(Data under study)

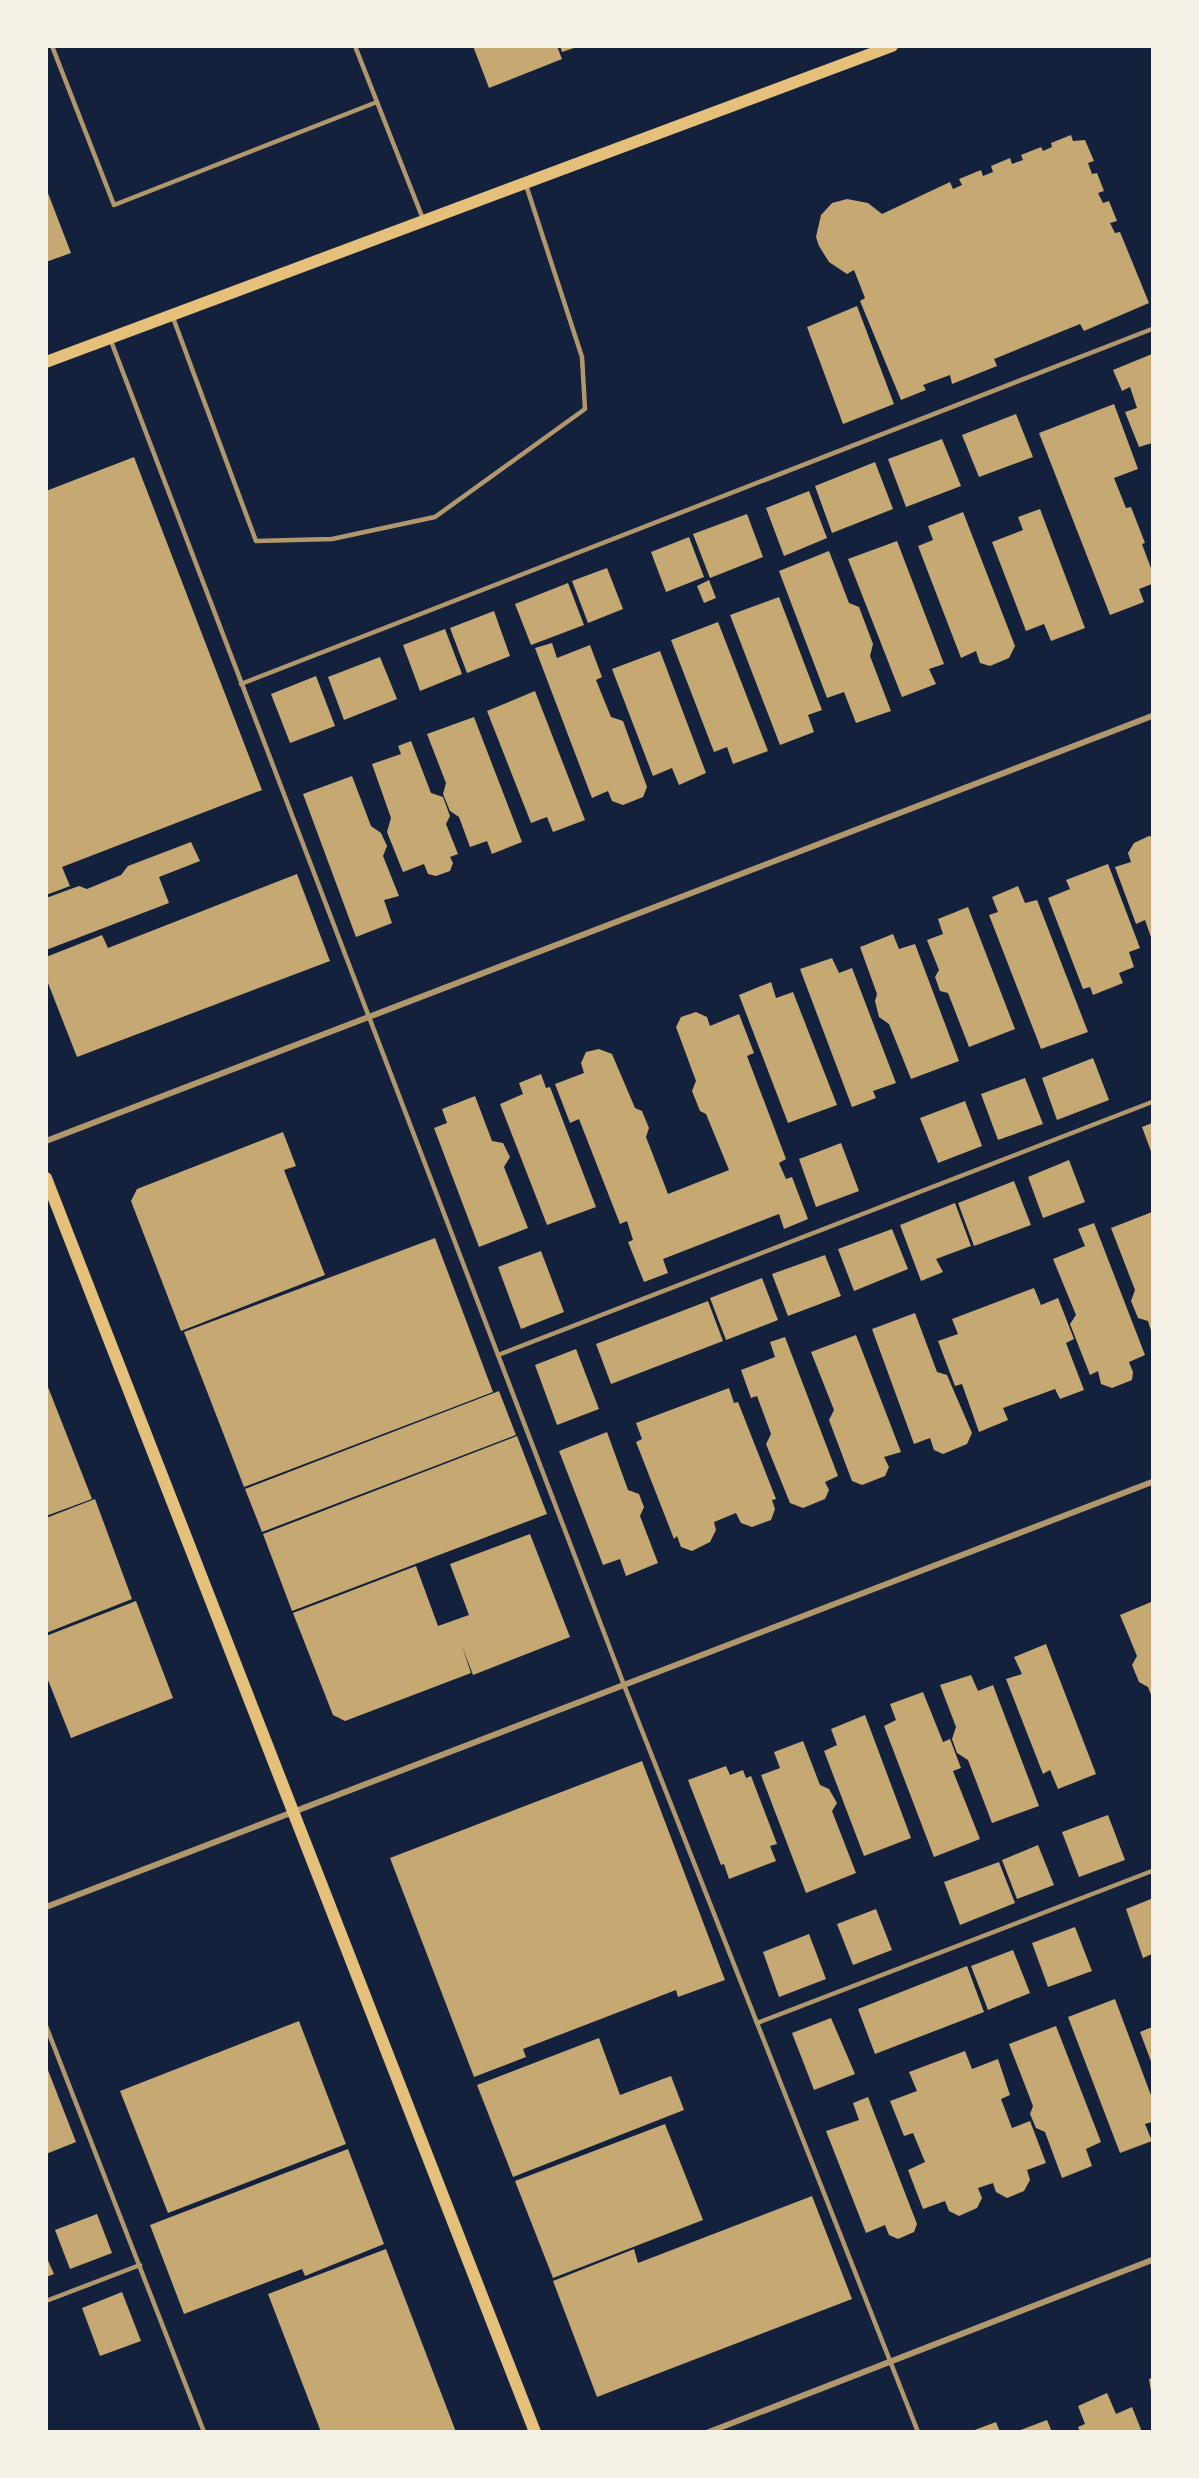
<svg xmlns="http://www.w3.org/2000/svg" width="1199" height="2478" font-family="'Work Sans',sans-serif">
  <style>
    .building { fill: #c6a872 }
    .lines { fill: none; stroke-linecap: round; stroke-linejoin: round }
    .service { stroke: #b1986c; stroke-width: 4.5 }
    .minor { stroke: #b1986c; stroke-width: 6 }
    .secondary { stroke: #e5c07b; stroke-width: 12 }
  </style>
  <rect width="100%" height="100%" fill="#14213d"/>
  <!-- building -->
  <g class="building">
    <path d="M473,46h84l5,13 -73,29z"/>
    <path d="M560,46h17v1l-15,5z"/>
    <path d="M1071,135l2,6 12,-1 9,21 -6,2 4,11 5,-1 7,18 -6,2 5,10 6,-2 8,20 -7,2 5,10 5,-1 29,71 -65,28 -4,-7 -86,35 3,7 -45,18 -2,-9 -27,10 3,5 -25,10 -41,-99 5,-3 -11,-28 -7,4 -18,-12 -10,-16 -3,-9 5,-22 11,-12 15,-4 21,4 14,11 68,-32 3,7 9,-4 -3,-6 22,-9 2,6 10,-4 -2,-6 19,-8 2,6 11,-4 -2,-5 20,-8 2,4 9,-4 -1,-4z"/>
    <path d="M46,188l25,65 -25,9z"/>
    <path d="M857,306l37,98 -51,20 -36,-97z"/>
    <path d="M1152,354v89l-13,4 -14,-35 12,-4 -7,-21 -8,4 -9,-21z"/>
    <path d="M1114,404l24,65 -24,9 12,30 5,-1 14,36 -3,1 10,27v13l-13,5 5,13 -34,13 -71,-182z"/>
    <path d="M1016,414l17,43 -54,20 -17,-42z"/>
    <path d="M942,439l19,47 -55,21 -18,-48z"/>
    <path d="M134,457l128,333 -200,77 8,19 -24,9v-404z"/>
    <path d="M875,462l18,47 -61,24 -17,-47z"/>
    <path d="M809,491l18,47 -43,18 -18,-48z"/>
    <path d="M1040,509l45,119 -34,13 -7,-17 -18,7 -34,-89 31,-12 -5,-13z"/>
    <path d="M963,512l52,134 -6,12 -19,8 -10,-3 -4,-12 -15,7 -43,-112 15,-6 -5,-14z"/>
    <path d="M747,514l16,43 -53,21 -17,-44z"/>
    <path d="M689,537l15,40 -38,15 -15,-40z"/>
    <path d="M897,541l47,123 -15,5 7,15 -34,13 -54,-138z"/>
    <path d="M829,551l20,52 10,4 14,37 -3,12 21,55 -35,12 -12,-31 -17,6 -48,-127z"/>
    <path d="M607,568l16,41 -35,14 -16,-42z"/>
    <path d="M709,580l7,18 -12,5 -7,-17z"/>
    <path d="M568,583l16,42 -53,20 -16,-41z"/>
    <path d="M779,597l43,113 -14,5 6,17 -34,13 -50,-130z"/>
    <path d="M494,611l16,45 -43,17 -17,-45z"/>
    <path d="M718,622l50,129 -35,13 -6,-17 -13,5 -43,-112z"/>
    <path d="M445,629l17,45 -42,17 -17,-46z"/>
    <path d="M552,643l5,15 33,-13 12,32 -6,3 15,37 12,4 24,66 -4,10 -20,8 -11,-4 -4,-10 -16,7 -57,-150z"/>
    <path d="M660,651l46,122 -27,12 -7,-17 -19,8 -41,-107z"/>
    <path d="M380,657l17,42 -53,21 -16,-43z"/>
    <path d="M316,676l19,50 -45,17 -19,-49z"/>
    <path d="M535,691l50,129 -32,12 -6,-15 -16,6 -44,-112z"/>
    <path d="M474,717l48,125 -30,12 -5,-13 -17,6 -11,-30 -9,-6 -7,-17 3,-11 -19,-49z"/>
    <path d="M411,741l20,52 12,4 7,19 -4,8 12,30 -8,3 3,6 -3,8 -14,5 -8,-2 -4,-10 -21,8 -16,-40 4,-14 -19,-54 29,-10 -3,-8z"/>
    <path d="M352,776l19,50 10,7 6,13 -4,10 16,40 -15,4 8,23 -36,14 -53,-143z"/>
    <path d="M1149,836l3,1v103l-7,-20 -9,4 -21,-57 16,-5 -3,-9 6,-10z"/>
    <path d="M191,842l9,19 -41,16 10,26 -123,47v-52l33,-12 8,3 34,-14 7,-9z"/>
    <path d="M1108,864l32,84 -11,4 5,15 -15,6 4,10 -30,12 -3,-8 -7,2 -35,-91 22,-9 -4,-9z"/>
    <path d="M297,874l33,87 -253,96 -31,-79v-21l56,-22 6,13z"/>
    <path d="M1018,886l7,17 12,-3 51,132 -47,17 -52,-134 9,-3 -6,-15z"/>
    <path d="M968,907l47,122 -46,18 -21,-54 -8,-2 -5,-14 4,-7 -12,-30 16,-6 -5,-15z"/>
    <path d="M893,934l6,15 16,-5 44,117 -48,18 -22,-55 -10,-7 -4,-16 2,-7 -17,-47z"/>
    <path d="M832,958l7,15 13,-5 44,115 -23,8 3,7 -24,9 -52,-138z"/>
    <path d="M771,982l5,16 17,-6 44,113 -49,18 -49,-128z"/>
    <path d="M696,1012l11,5 3,9 29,-12 15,39 -7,3 39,103 -7,4 7,16 6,-2 16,42 -24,10 -5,-15 -116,45 5,14 -24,9 -16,-40 5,-2 -6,-19 -7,3 -41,-105 -9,4 -15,-39 29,-11 -3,-10 5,-11 13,-3 13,5 23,54 7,3 7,17 -3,9 22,57 61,-24 -23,-56 -6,-3 -8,-20 4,-10 -20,-54 5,-10z"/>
    <path d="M1093,1058l16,42 -52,20 -15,-42z"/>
    <path d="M541,1074l5,14 4,-1 46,120 -49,18 -47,-121 23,-10 -4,-11z"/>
    <path d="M1025,1078l18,46 -45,16 -17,-46z"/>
    <path d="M475,1096l17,45 11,2 7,14 -6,10 24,61 -49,19 -45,-119 13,-5 -5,-14z"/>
    <path d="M965,1101l17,45 -44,17 -18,-45z"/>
    <path d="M1152,1123v31l-10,-27z"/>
    <path d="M283,1132l13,34 -12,4 41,105 -144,56 -50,-130 6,-12z"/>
    <path d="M841,1143l18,48 -43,16 -17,-48z"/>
    <path d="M1069,1160l16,42 -42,16 -15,-41z"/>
    <path d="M1014,1181l17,44 -57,21 -16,-43z"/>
    <path d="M955,1203l16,43 -35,13 7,13 -22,9 -21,-56z"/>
    <path d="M1152,1212v122l-4,-13 -10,-3 -7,-17 4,-11 -24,-62z"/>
    <path d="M1094,1223l51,132 -16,7 4,10 -1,8 -20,8 -11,-4 -3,-13 -8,4 -20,-51 6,-9 -23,-56 32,-13 -7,-17z"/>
    <path d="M892,1229l16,40 -54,22 -16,-42z"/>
    <path d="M435,1238l58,154 -249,95 -60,-155z"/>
    <path d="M541,1251l23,61 -43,17 -23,-62z"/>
    <path d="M825,1255l16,41 -53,20 -16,-42z"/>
    <path d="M762,1278l16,42 -52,20 -16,-42z"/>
    <path d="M1034,1288l7,17 17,-7 16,41 -8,4 18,47 -24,9 -5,-10 -52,19 5,12 -29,12 -17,-48 -7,2 -17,-45 20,-7 -6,-15z"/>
    <path d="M708,1301l15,40 -112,43 -15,-40z"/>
    <path d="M915,1313l22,59 10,3 25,58 -5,11 -24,10 -9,-4 -4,-12 -16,6 -42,-115z"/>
    <path d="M856,1335l45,117 -17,5 5,10 -4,9 -23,9 -10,-4 -23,-61 5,-10 -23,-58z"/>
    <path d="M785,1337l53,139 -13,6 4,8 -4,9 -22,9 -13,-5 -24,-59 5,-10 -14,-38 -6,2 -10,-28 34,-13 -5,-15z"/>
    <path d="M576,1349l23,60 -42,16 -22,-60z"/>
    <path d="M46,1382l46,117 -46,17z"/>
    <path d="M729,1388l5,15 4,-1 38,97 -4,1 3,9 -4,11 -19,7 -11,-4 -5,-10 -22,9 2,8 -6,12 -18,9 -11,-4 -4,-11 -3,3 -38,-97 6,-3 -6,-16z"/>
    <path d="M499,1391l17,44 -254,97 -17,-43z"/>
    <path d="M607,1432l21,58 11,4 5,13 -4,9 18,47 -32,13 -6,-17 -17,6 -44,-114z"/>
    <path d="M517,1436l30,78 -255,97 -29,-77z"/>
    <path d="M95,1499l37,100 -86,34v-115z"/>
    <path d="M530,1534l40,103 -97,38 -11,-29 9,27 -126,48 -12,-6 -40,-102 123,-47 22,60 31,-11 -19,-51z"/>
    <path d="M136,1601l37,97 -102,40 -25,-63v-39z"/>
    <path d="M1151,1602l1,3v92l-4,-10 -9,-5 -7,-17 5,-9 -17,-41z"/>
    <path d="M1046,1644l50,130 -38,15 -8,-19 -7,4 -37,-95 16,-5 -8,-17z"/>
    <path d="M971,1675l7,16 15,-6 46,121 -47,17 -24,-63 -11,-7 -5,-14 4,-12 -16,-42z"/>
    <path d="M923,1692l20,50 7,-3 11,29 -8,3 27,68 -46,18 -50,-131 12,-6 -6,-16z"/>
    <path d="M865,1715l46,123 -47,18 -40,-105 13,-6 -6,-16z"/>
    <path d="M803,1741l17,44 9,4 8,14 -5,8 24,62 -50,20 -45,-118 19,-7 -6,-16z"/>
    <path d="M642,1761l83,219 -47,17 -2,-7 -153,59 3,8 -52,20 -84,-219z"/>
    <path d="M726,1766l4,9 13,-5 3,8 5,-2 26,68 -7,2 6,15 -47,18 -5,-15 -3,1 -33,-85z"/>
    <path d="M1108,1815l17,45 -46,17 -17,-45z"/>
    <path d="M1038,1845l16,40 -37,14 -15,-39z"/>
    <path d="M999,1862l16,41 -55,22 -16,-43z"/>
    <path d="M1151,1899l1,55 -9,4 -17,-49z"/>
    <path d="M876,1909l16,41 -39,15 -16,-41z"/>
    <path d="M1075,1927l17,44 -44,16 -16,-44z"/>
    <path d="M809,1934l17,45 -47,18 -16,-45z"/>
    <path d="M1013,1950l17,43 -42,17 -17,-44z"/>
    <path d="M967,1966l17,46 -109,42 -17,-45z"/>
    <path d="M1115,1999l37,99v24l-7,2 7,17 -32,12 -52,-136z"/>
    <path d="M831,2018l24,56 -41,16 -22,-57z"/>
    <path d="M299,2021l47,123 -178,69 -48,-122z"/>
    <path d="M1056,2026l45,116 -15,7 6,17 -30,12 -17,-46 -9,-4 -6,-14 3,-8 -24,-62z"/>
    <path d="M1152,2027v37l-12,-32z"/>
    <path d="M599,2038l21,57 51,-19 13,34 -171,67 -36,-92z"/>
    <path d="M965,2051l7,18 26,-10 12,36 -9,4 11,29 18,-7 16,42 -19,7 3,10 -6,11 -17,7 -11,-6 -3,-9 -15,5 4,10 -5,10 -18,8 -10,-5 -4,-10 -22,8 -15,-39 17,-8 -12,-29 -9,3 -14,-35 27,-10 -8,-19z"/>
    <path d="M46,2065l30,77 -30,12z"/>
    <path d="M868,2097l49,127 -3,8 -16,7 -9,-4 -4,-10 -19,8 -40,-102 33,-11 -6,-17z"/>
    <path d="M665,2124l38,96 -150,58 -38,-97z"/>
    <path d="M348,2149l36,95 -79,32 -3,-7 -118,45 -34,-89z"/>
    <path d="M812,2196l40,103 -255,98 -44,-116 81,-32 4,14z"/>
    <path d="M97,2214l15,39 -42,16 -15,-39z"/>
    <path d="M386,2249l70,183h-135l-53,-138z"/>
    <path d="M46,2256l8,18 -8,3z"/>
    <path d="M122,2292l19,49 -41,15 -18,-48z"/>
    <path d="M1152,2378v19l-3,-18z"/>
    <path d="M1107,2393l9,21 16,-7 10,25h-62l-2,-5 7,-3 -7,-18z"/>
    <path d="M1047,2420l5,12h-34v-1z"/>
    <path d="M996,2422l4,10h-28v-1z"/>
  </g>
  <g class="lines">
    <!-- service -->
    <g class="service">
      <path d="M52,46l62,159 263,-103"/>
      <path d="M355,46l68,173"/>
      <path d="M172,315l84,226 76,-2 103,-22 150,-108 -3,-52 -56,-172"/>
      <path d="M111,341l513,1344 294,747"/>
      <path d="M241,684l911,-355"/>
      <path d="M498,1355l654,-253"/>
      <path d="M757,2023l395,-152"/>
      <path d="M46,2026l158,406"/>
      <path d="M46,2301l94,-36"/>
    </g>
    <!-- minor -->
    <g class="minor">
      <path d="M46,1141l1106,-425"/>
      <path d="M46,1907l1106,-425"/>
      <path d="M709,2432l443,-172"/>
    </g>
    <!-- secondary -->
    <g class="secondary">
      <path d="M46,362l846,-316"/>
      <path d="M46,1178l489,1254"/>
    </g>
  </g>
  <!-- border -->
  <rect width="1199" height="2478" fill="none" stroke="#f6f1e7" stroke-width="96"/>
</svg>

(End Data under study)

— Your task —
Across the data, pull every line containing the string "lines".

— Reply to the exercise —
    .lines { fill: none; stroke-linecap: round; stroke-linejoin: round }
  <g class="lines">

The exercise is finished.